→ EXERCISE DESCRIPTION
Return all the lines below in which the string "scroll" appears.
━━ AVAILABLE DATA ━━
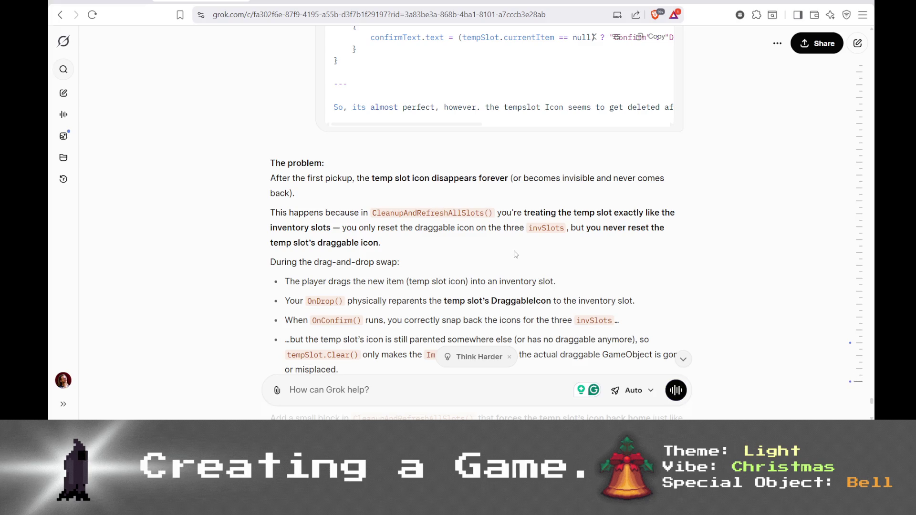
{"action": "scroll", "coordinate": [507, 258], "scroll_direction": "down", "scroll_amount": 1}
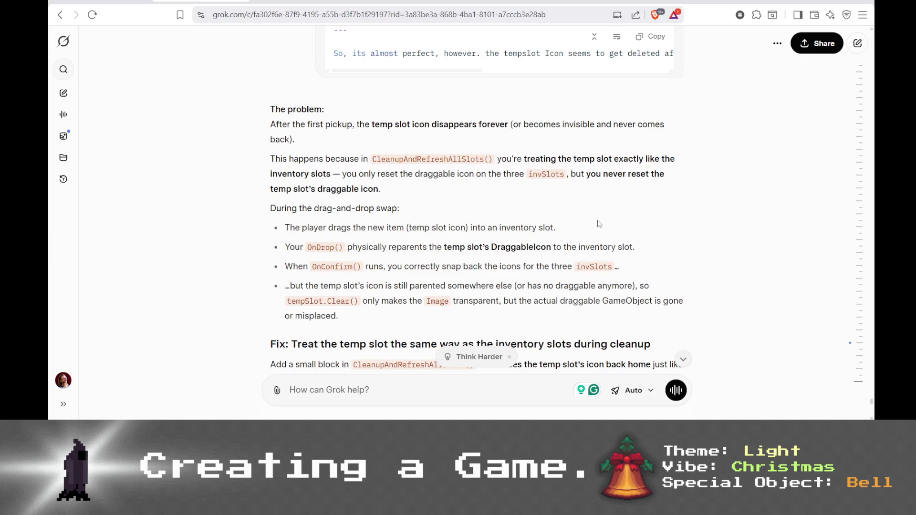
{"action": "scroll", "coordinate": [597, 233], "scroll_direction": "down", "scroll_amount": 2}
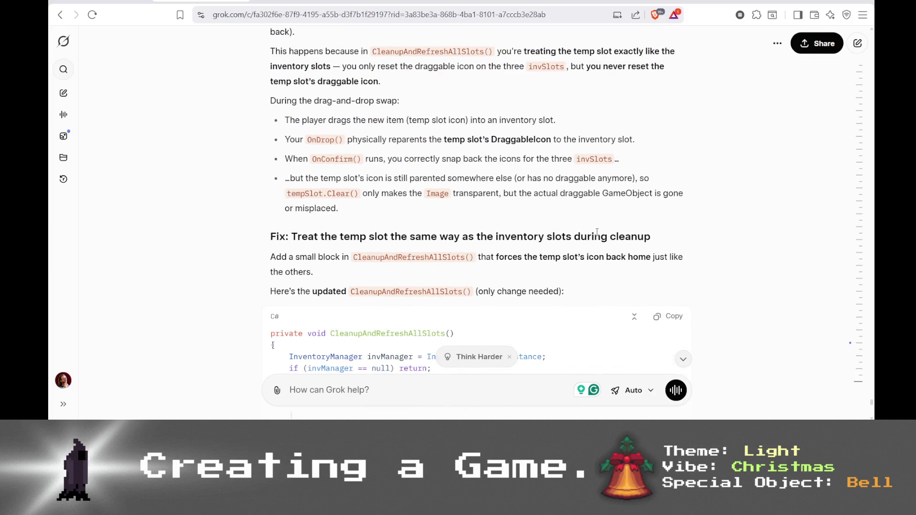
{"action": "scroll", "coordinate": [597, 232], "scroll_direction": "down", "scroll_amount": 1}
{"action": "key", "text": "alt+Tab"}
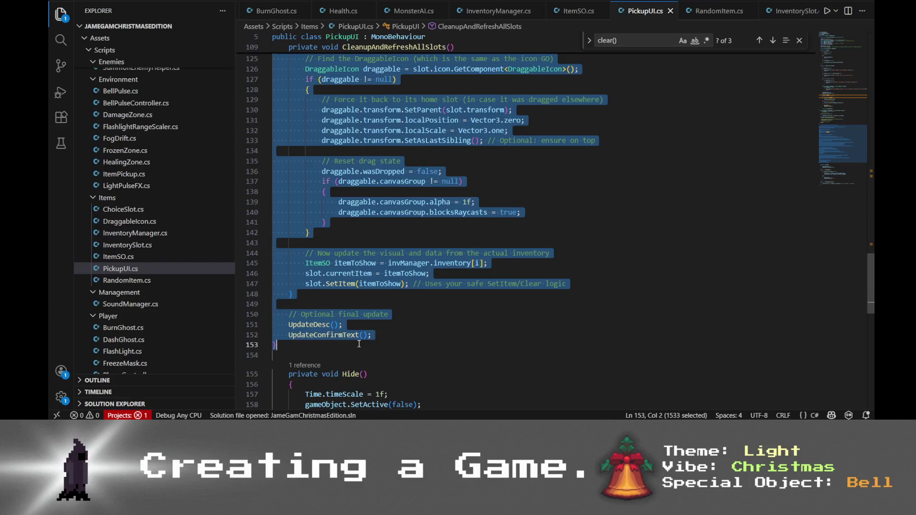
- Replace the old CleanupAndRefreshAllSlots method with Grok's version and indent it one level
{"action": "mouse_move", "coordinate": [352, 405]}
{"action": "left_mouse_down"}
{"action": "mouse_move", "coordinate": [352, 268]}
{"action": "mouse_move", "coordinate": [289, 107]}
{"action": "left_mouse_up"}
━━━
━━ AVAILABLE DATA ━━
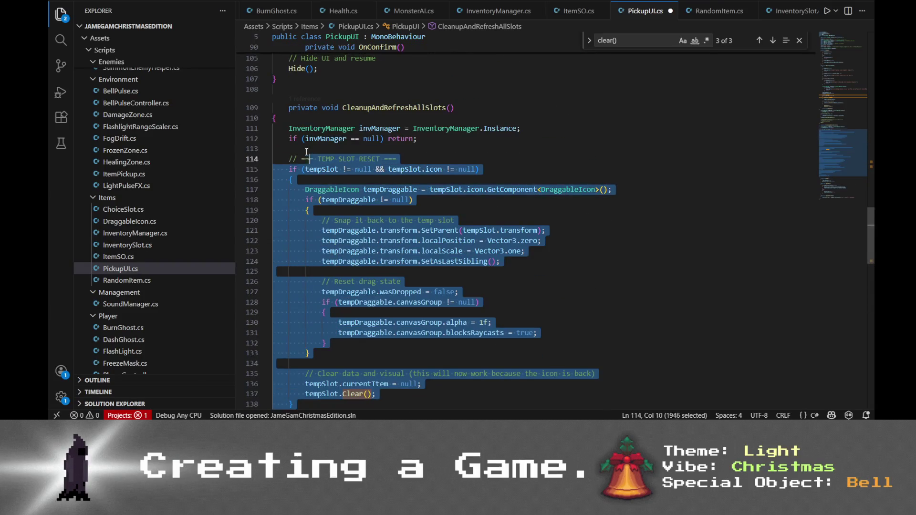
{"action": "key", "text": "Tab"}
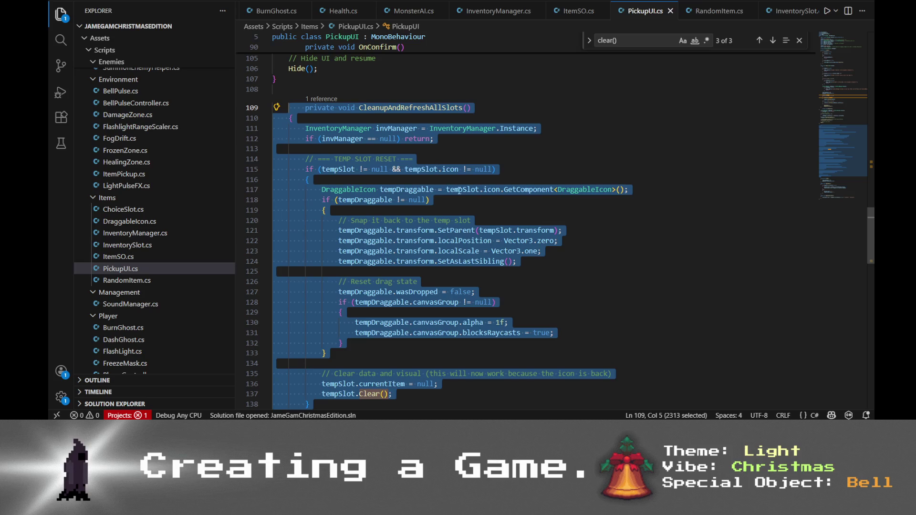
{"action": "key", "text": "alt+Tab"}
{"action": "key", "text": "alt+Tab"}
━━━
━━ AVAILABLE DATA ━━
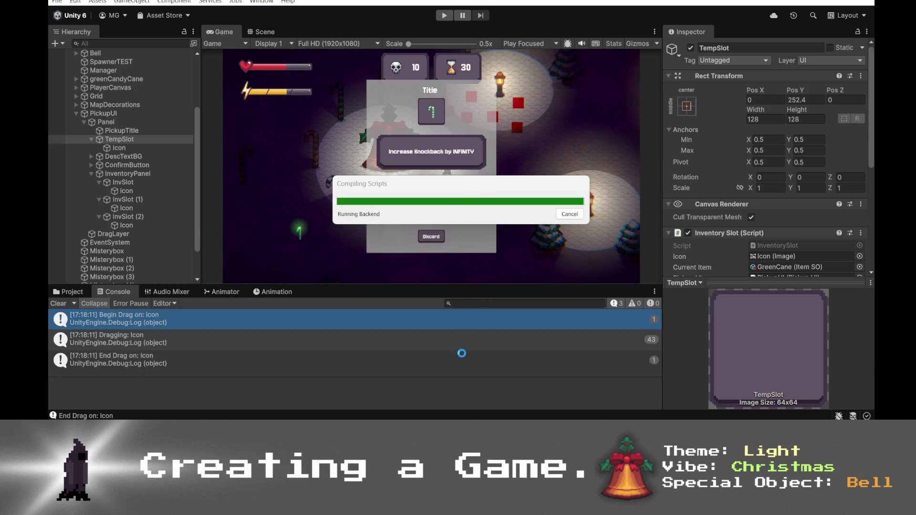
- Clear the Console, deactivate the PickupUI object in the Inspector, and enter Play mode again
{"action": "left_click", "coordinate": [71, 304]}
━━━
→ ANSWER SECTION
{"action": "scroll", "coordinate": [507, 258], "scroll_direction": "down", "scroll_amount": 1}
{"action": "scroll", "coordinate": [597, 233], "scroll_direction": "down", "scroll_amount": 2}
{"action": "scroll", "coordinate": [597, 232], "scroll_direction": "down", "scroll_amount": 1}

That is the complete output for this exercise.